By the Quotient Rule, the derivative is
#f'(x)=((x^2+1)(2x+1) - (x^2+x)(2x))/((x^2+1)^2)#
#=(2x^3+x^2+2x+1-2x^3-2x^2)/((x^2+1)^2)#
#=(-x^2+2x+1)/((x^2+1)^2)#
The second derivative is (also using the Chain Rule),
#f''(x)#
#=((x^2+1)^2*(-2x+2)-(-x^2+2x+1)*2(x^2+1)*2x)/((x^2+1)^4)#
#=((x^2+1)*(-2x+2)-(-x^2+2x+1)*4x)/((x^2+1)^3)#
#=(-2x^3+2x^2-2x+2+4x^3-8x^2-4x)/((x^2+1)^3)#
#=(2x^3-6x^2-6x+2)/((x^2+1)^3)#.
Inflection points occur where #f''(x)# changes sign (also note that #f''(x)# is defined for all #x#). The #x#-values where #f''(x)=0# occur where #2x^3-6x^2-6x+2=0 \Leftrightarrow x^3-3x^2-3x+1=0#.

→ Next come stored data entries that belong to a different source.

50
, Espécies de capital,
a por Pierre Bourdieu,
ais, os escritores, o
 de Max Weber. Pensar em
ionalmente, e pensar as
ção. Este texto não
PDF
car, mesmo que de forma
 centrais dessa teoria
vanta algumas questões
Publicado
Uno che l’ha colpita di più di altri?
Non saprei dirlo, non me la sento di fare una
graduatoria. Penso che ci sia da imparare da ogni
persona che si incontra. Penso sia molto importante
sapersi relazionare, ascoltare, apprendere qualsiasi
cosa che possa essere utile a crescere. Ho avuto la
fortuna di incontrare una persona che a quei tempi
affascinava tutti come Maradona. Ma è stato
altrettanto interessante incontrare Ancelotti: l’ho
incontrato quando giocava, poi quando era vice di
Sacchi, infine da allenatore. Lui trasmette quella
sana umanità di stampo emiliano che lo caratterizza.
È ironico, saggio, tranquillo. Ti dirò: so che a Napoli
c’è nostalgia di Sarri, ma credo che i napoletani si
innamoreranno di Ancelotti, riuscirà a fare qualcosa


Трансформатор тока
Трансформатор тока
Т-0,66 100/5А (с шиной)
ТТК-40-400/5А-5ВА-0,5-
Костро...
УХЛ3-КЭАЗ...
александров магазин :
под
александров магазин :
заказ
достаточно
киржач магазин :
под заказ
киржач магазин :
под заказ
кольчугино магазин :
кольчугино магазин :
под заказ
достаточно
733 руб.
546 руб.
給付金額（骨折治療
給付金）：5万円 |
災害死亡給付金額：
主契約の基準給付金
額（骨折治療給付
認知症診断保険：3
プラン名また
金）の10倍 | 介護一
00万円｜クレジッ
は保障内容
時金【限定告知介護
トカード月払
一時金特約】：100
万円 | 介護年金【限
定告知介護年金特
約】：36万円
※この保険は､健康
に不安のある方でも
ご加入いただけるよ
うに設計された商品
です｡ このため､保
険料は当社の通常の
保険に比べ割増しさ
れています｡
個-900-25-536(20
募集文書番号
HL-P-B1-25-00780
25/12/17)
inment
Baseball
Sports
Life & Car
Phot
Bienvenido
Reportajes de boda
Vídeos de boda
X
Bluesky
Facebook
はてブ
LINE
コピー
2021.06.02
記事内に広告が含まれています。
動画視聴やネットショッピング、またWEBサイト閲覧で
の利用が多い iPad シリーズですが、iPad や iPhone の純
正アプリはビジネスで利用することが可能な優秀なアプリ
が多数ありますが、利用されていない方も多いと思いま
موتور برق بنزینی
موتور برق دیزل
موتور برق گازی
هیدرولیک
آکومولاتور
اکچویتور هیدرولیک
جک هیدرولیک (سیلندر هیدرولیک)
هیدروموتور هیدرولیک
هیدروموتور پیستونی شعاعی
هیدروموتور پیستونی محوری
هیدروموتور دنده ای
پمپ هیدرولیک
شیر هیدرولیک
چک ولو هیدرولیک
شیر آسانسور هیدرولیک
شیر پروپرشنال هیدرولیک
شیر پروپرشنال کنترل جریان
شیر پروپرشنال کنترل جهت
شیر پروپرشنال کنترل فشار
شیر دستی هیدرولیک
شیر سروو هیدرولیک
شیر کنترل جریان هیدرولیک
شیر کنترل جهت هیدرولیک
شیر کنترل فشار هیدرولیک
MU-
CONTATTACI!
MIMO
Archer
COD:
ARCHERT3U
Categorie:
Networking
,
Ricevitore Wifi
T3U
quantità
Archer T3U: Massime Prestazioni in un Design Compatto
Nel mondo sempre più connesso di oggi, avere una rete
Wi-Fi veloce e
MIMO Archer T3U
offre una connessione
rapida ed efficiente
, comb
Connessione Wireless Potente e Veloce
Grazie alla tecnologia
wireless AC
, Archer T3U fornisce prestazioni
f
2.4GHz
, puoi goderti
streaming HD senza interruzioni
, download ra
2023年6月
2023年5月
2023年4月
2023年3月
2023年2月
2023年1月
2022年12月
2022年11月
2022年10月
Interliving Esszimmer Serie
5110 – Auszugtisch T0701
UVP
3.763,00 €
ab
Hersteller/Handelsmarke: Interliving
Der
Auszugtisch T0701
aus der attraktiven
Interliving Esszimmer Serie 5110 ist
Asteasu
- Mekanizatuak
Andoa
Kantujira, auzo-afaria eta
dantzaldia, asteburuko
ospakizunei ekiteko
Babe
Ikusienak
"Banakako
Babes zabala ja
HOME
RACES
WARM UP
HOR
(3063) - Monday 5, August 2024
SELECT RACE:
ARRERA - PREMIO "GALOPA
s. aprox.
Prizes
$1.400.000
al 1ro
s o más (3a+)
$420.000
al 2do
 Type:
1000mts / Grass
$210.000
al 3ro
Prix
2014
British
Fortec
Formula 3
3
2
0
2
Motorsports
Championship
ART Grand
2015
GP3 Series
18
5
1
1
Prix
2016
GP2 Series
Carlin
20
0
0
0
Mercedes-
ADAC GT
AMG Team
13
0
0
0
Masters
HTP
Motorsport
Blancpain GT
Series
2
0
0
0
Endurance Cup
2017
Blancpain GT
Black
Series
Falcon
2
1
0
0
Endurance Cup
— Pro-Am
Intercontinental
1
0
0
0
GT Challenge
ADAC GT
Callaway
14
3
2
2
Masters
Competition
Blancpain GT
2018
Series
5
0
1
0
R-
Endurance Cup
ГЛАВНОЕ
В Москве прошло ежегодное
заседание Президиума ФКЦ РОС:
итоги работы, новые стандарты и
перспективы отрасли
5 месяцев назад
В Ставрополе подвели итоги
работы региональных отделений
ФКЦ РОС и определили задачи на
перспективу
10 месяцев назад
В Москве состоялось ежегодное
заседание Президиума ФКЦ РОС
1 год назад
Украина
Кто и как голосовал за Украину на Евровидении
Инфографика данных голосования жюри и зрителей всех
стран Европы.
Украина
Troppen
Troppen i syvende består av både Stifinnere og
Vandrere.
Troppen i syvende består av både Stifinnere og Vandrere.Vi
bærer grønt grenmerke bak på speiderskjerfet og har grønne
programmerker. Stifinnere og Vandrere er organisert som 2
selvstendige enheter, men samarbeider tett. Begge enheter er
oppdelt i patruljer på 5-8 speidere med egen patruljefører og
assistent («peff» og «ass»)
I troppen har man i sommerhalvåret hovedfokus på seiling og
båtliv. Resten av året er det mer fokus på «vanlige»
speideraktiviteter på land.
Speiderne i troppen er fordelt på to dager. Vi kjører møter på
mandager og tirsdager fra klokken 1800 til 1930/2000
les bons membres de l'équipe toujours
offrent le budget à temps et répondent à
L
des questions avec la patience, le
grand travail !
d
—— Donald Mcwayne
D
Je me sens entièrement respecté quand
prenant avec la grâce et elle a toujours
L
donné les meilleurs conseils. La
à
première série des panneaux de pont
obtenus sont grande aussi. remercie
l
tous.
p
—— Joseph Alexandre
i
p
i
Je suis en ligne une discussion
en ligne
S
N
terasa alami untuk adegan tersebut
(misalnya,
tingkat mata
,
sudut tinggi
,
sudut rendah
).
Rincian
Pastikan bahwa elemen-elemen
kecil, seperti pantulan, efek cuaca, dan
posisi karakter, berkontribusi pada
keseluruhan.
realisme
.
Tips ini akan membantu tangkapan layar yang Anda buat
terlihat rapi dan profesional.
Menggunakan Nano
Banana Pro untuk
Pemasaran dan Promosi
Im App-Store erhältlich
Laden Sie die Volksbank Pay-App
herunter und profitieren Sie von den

You can either use your calculator or the Rational Root Theorem to help you find that #x=-1# is a root of this (once you know it's a root, it's easy to check: #(-1)^3-3(-1)^2-3(-1)+1=-1-3+3+1=0#.)
Next, either use long division of polynomials or synthetic division to see that #x^3-3x^2-3x+1=(x+1)(x^2-4x+1)#.
The quadratic formula gives the other two roots of #f''(x)# as
#x=(4 pm sqrt{16-4})/(2)=2 pm 1/2 *sqrt{12}=2 pm sqrt{3}#
You can most easily see that #f''(x)# changes sign at these three values by graphing it. But, since #f''(x)# is continuous for all #x#, you can just check its sign on various intervals by plugging in sample points.
Therefore, the #x#-coordinates of the three inflection points of #f(x)# are #x=-1, 2 pm sqrt(3)#.
By plugging these numbers into #f(x)# and doing various manipulations, you can find that the full rectangular coordinates of the three inflection points are: #(-1,0)#, #(2+sqrt{3},3/4+sqrt{3}/4)#, and #(2-sqrt{3},3/4-sqrt{3}/4)#.